HTTP/1.1 202 ACCEPTED
Date: Fri, 21 March 2014 10:59:12 GMT
Location: /asynchronous-transformer/status/765
Connection: close

The response tells the client that the request seems to be correct and gives the client a URI from which the status and eventually the result can be retrieved.

Request 2

GET /asynchronous-transformer/status/765
Host: example.org
Accept: text/turtle, application/rdf+xml;q=.8, */*;q=.1
User-Agent: my-client/0.1

Response 2:

HTTP/1.1 202 ACCEPTED
Date: Fri, 21 March 2014 10:59:18 GMT
Connection: close
Content-Type: text/turtle

@prefix trans: <http://vocab.fusepool.info/transformer#>.
<> trans:status trans:Processing.

The request was accepted and the body of the message tells the client that the status if still trans:Processing.

Request 3

GET /asynchronous-transformer/status/765
Host: example.org
Accept: text/turtle, application/rdf+xml;q=.8, */*;q=.1
User-Agent: my-client/0.1

Response 3:

HTTP/1.1 200 OK
Date: Fri, 21 March 2014 11:00:12 GMT
Connection: close
Content-Type: text/turtle

@prefix vcard: <http://www.w3.org/2006/vcard/ns#> .
@prefix rdfa: <http://www.w3.org/ns/rdfa#> .
[] a vcard:Individual;
  vcard:hasEmail <mailto:[email protected]>;
  vcard:fn "Corky Crystal";
  vcard:hasTelephone [ a vcard:Home,
    vcard:Voice;
    vcard:hasValue "tel:+61755555555" ];
  vcard:nickname "Corks" .

Eventually the client gets a 200 Response code with the RDF representation of the submitted VCard content as body.

Remarks

The asynchronous transformer does not need to be a separate transformer from its synchronous counterpart. It can be the same transformer from the user perspective, i.e. have the same URI. This transformer can then support both sync and async behavior. The exact behavior can be triggered based on the length of the POSTed content, for example.

It is undefined by this specification how long an Transformation result shall remain available for retrieval. The transformer should not delete the Transformation result on the first GET request, repeating the GET request shortly after should yield to the same results. Typical the time a result is available depends on the required processing time. The result of a job that took only a few seconds might remain available for several minutes, the result of a job that took several hours might remain available for several days. When a result is no longer available the server returns status code 404. A restart of the transformer will typically cause the Transformation results to become unavailable. Even though some transformers might keep the result available permanently, clients should never rely on this.

Open issues

  • Using hydra?

# Data:

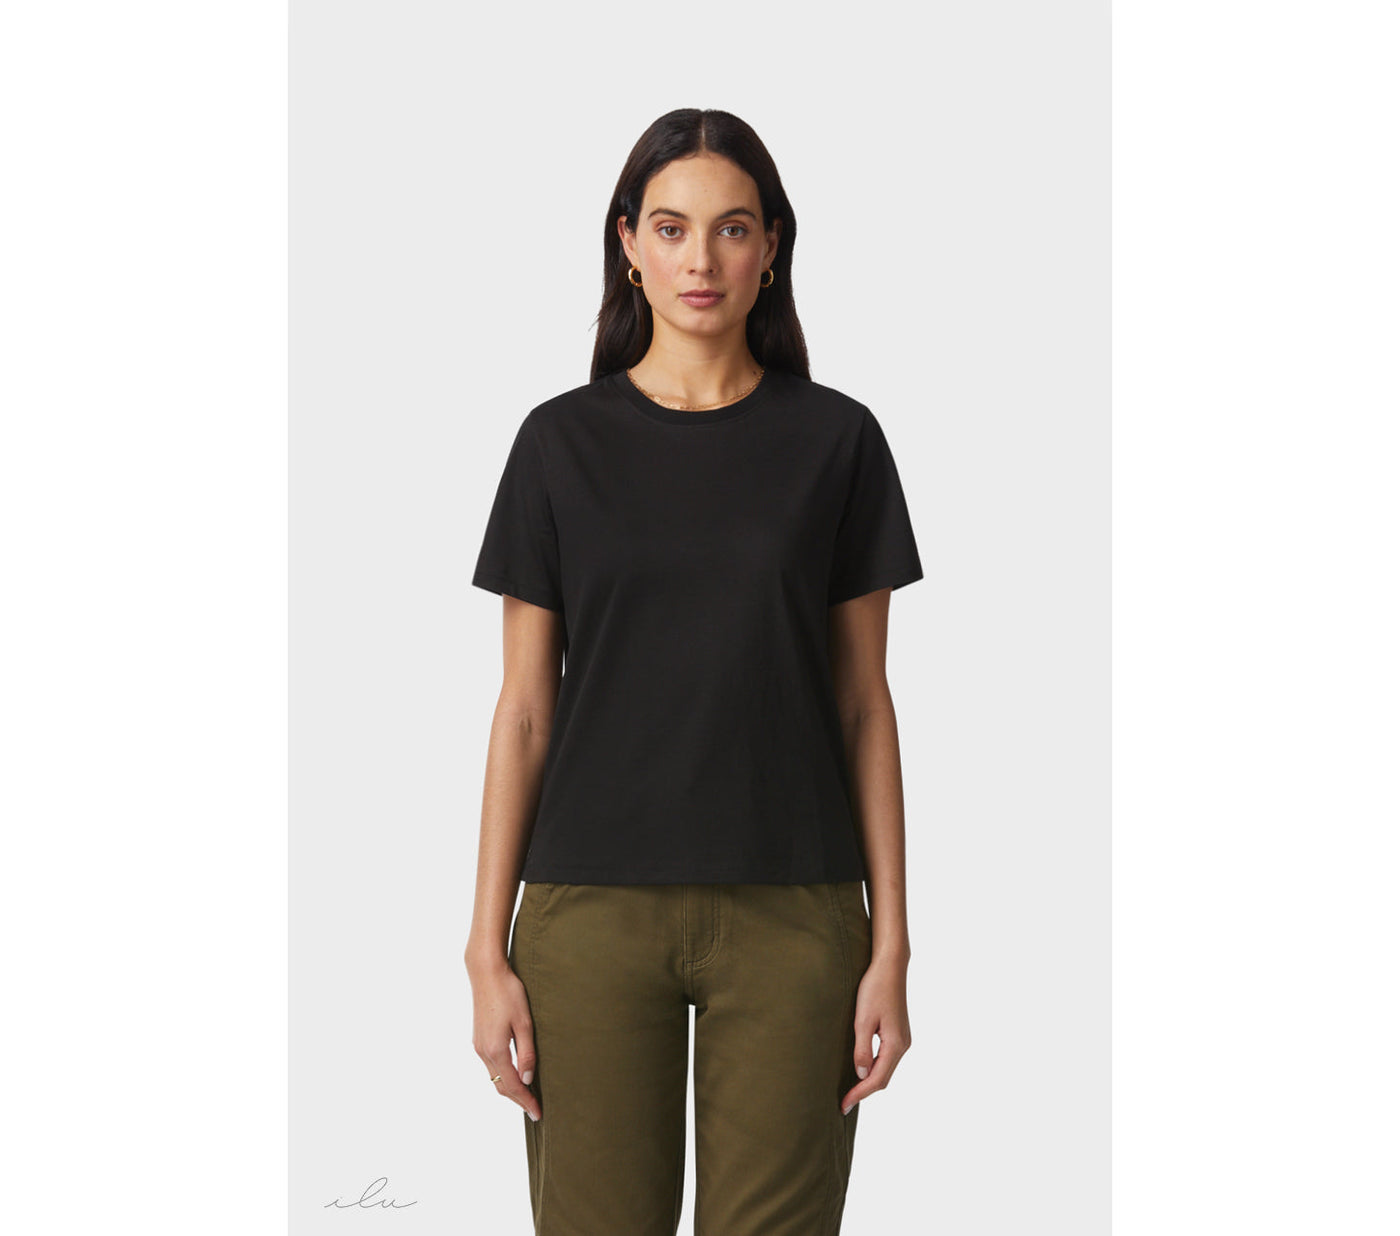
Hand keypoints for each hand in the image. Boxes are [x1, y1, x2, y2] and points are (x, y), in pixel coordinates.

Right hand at [468, 956, 541, 1121]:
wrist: (486, 973)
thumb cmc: (509, 993)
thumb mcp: (525, 1023)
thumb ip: (526, 1054)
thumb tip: (528, 1080)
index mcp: (496, 1050)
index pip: (513, 1086)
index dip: (526, 1101)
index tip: (538, 1113)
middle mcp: (483, 1052)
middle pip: (501, 1086)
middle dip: (518, 1100)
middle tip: (535, 1109)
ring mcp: (478, 1046)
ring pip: (495, 1076)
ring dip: (510, 1088)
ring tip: (527, 1095)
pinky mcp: (478, 1038)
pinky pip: (491, 1065)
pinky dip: (503, 1075)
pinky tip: (514, 1074)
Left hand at [840, 953, 910, 1115]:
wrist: (889, 966)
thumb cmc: (875, 989)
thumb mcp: (863, 1020)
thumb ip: (862, 1049)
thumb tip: (861, 1074)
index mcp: (896, 1045)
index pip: (877, 1079)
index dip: (859, 1094)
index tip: (843, 1105)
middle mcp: (903, 1045)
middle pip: (884, 1078)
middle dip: (864, 1091)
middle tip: (843, 1102)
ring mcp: (902, 1039)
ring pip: (886, 1069)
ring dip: (869, 1081)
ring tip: (850, 1090)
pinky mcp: (898, 1032)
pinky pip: (887, 1058)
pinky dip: (875, 1068)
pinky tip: (862, 1069)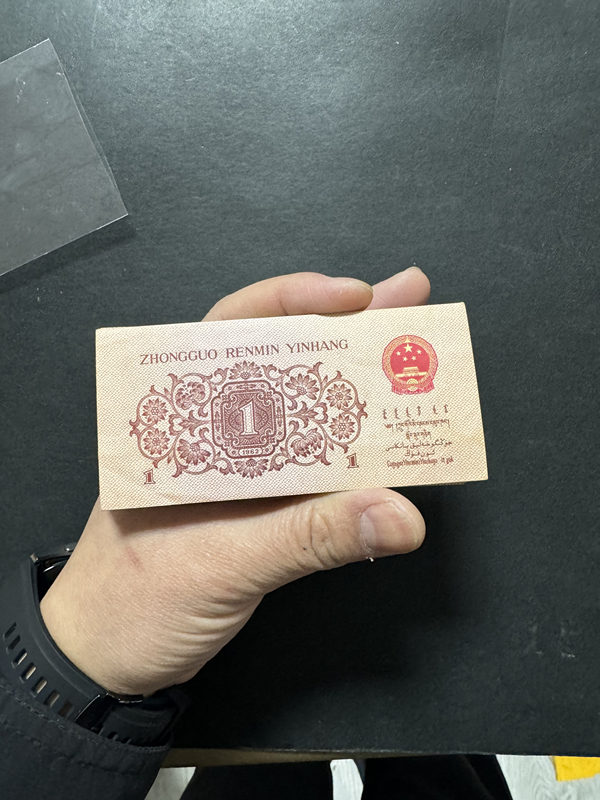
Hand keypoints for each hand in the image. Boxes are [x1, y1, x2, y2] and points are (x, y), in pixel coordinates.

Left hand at [41, 269, 429, 695]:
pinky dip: (354, 451)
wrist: (106, 662)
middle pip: (282, 362)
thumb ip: (309, 536)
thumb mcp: (221, 562)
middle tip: (410, 302)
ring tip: (412, 356)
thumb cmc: (131, 604)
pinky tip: (390, 436)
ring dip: (356, 385)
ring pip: (303, 411)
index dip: (294, 303)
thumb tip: (399, 514)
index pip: (234, 334)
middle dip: (347, 329)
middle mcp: (211, 433)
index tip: (355, 296)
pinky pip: (314, 468)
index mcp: (180, 420)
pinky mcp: (260, 508)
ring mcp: (238, 470)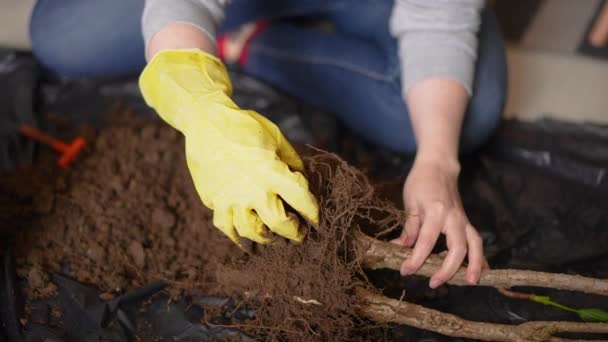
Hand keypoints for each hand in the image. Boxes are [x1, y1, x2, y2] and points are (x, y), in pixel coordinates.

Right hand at [139, 50, 318, 245]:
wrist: (206, 122)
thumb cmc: (246, 126)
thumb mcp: (276, 138)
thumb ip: (292, 163)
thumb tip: (304, 184)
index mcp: (272, 170)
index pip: (301, 200)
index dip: (313, 213)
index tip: (316, 219)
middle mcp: (252, 189)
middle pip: (279, 224)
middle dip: (294, 232)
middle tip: (299, 233)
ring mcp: (230, 198)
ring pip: (252, 232)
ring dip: (268, 238)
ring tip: (275, 236)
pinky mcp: (214, 201)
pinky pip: (226, 228)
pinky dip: (237, 238)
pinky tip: (247, 241)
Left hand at [392, 156, 483, 287]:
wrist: (439, 167)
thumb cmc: (421, 183)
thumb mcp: (410, 203)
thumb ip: (409, 228)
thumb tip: (398, 248)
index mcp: (436, 212)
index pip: (426, 241)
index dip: (415, 259)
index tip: (405, 271)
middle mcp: (454, 217)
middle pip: (457, 248)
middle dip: (448, 269)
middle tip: (433, 283)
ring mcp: (463, 220)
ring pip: (475, 245)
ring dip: (475, 264)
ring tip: (470, 282)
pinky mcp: (467, 223)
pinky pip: (477, 241)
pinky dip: (481, 257)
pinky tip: (481, 272)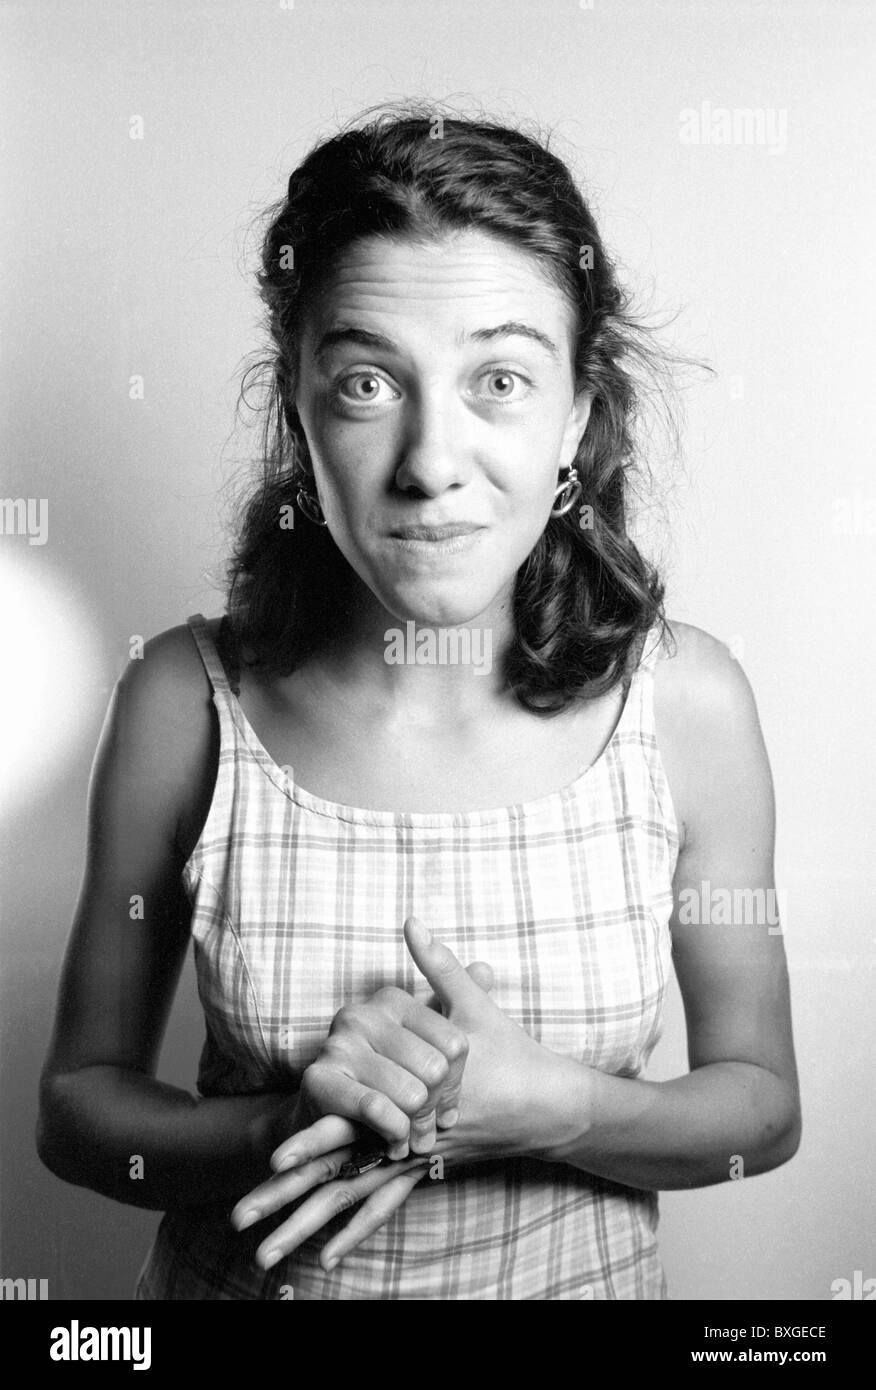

# Problems to work on:
1) List every timestamp that appears in a Date header in the asynchronous transformer text.
2) From the asynchronous transformer text, extract the passage starting with "[] a vcard:Individual;" and going on through "content, for example.".
The items have nothing to do with the work here.

# Problem solutions:
1)
Fri, 21 March 2014 10:59:12 GMT
Fri, 21 March 2014 10:59:18 GMT
Fri, 21 March 2014 11:00:12 GMT

2)
[] a vcard:Individual;
  vcard:hasEmail <mailto:[email protected]>;
  vcard:fn "Corky Crystal";
  vcard:hasTelephone [ a vcard:Home,
    vcard:Voice;
    vcard:hasValue "tel:+61755555555" ];
  vcard:nickname "Corks" .

Eventually the client gets a 200 Response code with the RDF representation of the submitted VCard content as body.

Remarks

The asynchronous transformer does not need to be a separate transformer from its synchronous counterpart. It can be the same transformer from the user perspective, i.e. have the same URI. This transformer can then support both sync and async behavior. The exact behavior can be triggered based on the length of the POSTed content, for example.